Begin PAGE TEXT
Hybrid management of FreeIPA types with Puppet

(Note: this hybrid management technique is being demonstrated in the puppet-ipa module for FreeIPA, but the idea could be used for other modules and scenarios too. See below for some use cases…)

The error message that puppet hackers are probably most familiar is:

Error: Duplicate declaration: Thing[/foo/bar] is already declared in file /tmp/baz.pp:2; 
cannot redeclare at /tmp/baz.pp:4 on node computer.example.com

Typically this means that there is either a bug in your code, or someone has defined something more than once. As annoying as this might be, a compile error happens for a reason: puppet detected a problem, and it is giving you a chance to fix it, without first running code that could otherwise leave your machine in an undefined state.
End PAGE TEXT
WHAT YOU NEED TO DO -
• 1. In the Puppet article, which module is used to demonstrate the hybrid management technique?
• 2. List every piece of software or module named in the Puppet article.
Begin RECORDS PROVIDED
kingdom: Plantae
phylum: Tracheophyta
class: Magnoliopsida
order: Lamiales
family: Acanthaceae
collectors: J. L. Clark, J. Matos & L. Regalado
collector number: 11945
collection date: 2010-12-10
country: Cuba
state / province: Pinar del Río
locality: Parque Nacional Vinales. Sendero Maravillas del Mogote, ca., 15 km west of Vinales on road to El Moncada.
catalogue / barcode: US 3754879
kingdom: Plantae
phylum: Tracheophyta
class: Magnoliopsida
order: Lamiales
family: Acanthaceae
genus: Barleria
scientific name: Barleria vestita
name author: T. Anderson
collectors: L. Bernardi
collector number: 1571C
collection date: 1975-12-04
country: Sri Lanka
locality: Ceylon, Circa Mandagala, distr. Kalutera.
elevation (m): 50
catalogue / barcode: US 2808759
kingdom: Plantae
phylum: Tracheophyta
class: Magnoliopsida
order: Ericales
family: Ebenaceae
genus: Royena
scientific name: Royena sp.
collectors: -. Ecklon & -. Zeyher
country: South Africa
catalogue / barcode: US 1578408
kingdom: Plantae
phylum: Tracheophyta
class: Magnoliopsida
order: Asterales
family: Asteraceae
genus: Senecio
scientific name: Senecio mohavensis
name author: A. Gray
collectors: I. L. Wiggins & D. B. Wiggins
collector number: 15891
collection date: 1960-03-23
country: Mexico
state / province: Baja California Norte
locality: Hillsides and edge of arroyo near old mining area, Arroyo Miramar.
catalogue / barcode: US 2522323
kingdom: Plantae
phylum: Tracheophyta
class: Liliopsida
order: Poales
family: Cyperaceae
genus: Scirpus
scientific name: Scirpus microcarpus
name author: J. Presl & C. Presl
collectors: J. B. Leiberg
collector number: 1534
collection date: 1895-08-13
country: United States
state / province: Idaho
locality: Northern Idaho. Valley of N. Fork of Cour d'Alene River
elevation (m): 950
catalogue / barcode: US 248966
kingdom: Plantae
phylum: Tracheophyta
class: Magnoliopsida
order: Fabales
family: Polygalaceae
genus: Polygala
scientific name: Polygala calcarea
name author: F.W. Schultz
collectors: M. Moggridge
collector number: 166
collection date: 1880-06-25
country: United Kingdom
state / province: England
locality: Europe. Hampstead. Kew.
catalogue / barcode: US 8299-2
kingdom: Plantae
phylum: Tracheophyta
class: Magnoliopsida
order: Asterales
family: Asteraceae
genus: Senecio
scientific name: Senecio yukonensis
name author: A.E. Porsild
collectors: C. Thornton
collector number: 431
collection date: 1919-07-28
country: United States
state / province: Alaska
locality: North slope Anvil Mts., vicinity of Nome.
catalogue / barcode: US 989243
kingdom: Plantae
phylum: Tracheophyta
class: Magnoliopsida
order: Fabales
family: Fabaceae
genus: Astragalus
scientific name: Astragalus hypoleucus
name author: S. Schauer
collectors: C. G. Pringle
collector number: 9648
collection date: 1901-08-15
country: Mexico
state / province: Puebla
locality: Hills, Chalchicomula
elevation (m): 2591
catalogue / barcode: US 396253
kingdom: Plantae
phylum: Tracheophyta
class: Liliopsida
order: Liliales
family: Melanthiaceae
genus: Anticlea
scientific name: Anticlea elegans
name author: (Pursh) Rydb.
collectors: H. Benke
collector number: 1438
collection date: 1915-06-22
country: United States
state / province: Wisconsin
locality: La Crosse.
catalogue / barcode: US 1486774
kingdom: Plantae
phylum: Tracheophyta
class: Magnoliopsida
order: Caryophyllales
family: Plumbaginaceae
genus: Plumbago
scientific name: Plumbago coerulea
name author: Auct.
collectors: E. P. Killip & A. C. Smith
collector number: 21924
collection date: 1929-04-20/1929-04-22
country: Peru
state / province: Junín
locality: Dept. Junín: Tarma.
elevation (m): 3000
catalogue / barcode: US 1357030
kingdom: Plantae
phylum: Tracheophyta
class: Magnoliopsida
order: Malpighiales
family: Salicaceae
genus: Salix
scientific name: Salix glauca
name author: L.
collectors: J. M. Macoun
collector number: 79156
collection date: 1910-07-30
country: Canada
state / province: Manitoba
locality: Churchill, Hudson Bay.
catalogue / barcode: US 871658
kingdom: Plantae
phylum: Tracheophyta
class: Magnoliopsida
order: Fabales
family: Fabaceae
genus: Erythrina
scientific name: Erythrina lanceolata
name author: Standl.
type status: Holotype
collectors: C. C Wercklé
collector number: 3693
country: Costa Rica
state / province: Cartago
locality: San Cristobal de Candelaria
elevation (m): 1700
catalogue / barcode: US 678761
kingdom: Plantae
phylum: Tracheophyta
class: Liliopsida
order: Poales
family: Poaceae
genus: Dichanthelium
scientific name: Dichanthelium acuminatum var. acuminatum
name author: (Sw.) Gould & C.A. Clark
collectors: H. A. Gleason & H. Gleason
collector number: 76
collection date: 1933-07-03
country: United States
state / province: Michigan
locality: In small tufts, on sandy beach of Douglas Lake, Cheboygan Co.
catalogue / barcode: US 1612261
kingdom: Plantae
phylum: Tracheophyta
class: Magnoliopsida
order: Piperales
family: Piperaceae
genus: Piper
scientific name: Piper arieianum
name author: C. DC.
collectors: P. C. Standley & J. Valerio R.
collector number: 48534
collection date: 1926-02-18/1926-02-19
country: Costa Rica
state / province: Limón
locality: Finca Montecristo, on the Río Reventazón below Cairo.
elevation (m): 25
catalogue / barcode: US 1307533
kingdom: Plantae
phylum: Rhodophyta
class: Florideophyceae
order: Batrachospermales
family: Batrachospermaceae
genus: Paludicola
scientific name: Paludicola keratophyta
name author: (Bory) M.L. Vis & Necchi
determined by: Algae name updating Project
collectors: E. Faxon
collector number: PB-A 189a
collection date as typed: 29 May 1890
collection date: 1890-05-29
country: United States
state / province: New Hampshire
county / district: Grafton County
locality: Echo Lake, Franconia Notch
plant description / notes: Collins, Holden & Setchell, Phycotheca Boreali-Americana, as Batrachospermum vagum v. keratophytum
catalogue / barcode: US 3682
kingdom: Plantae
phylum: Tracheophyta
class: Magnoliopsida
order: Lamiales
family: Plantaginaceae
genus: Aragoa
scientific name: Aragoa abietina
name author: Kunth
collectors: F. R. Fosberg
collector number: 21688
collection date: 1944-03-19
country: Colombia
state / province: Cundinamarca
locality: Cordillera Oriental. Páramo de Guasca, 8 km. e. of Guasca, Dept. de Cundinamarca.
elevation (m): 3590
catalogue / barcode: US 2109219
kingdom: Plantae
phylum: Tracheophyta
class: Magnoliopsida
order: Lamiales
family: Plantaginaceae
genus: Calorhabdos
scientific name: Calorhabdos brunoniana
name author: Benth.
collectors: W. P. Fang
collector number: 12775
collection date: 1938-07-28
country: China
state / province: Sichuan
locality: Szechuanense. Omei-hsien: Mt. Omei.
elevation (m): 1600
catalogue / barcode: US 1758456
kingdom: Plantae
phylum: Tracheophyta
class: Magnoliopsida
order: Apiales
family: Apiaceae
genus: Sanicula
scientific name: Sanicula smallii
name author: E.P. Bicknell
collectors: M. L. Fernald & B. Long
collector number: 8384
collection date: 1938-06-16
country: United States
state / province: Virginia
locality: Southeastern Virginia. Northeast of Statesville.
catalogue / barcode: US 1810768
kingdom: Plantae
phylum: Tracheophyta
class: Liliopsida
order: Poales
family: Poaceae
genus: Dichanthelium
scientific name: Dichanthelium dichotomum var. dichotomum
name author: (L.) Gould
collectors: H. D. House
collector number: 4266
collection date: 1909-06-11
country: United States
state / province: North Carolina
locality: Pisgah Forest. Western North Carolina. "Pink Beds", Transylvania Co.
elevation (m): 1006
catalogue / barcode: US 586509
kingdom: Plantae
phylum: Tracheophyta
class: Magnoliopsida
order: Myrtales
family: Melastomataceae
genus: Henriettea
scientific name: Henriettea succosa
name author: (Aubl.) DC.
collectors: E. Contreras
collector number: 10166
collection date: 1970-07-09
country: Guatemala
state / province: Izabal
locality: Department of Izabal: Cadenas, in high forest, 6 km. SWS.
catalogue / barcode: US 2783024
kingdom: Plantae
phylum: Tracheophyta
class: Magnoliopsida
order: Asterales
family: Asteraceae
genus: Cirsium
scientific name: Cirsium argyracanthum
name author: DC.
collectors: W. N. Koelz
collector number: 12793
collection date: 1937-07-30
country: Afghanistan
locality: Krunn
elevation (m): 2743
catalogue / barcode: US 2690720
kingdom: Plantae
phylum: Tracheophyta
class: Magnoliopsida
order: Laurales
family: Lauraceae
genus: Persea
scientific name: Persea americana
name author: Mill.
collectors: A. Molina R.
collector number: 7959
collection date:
End RECORDS PROVIDED
SOLUTIONS -
• 1. The puppet-ipa module for FreeIPA.

• 2.
FreeIPA
Puppet
puppet-ipa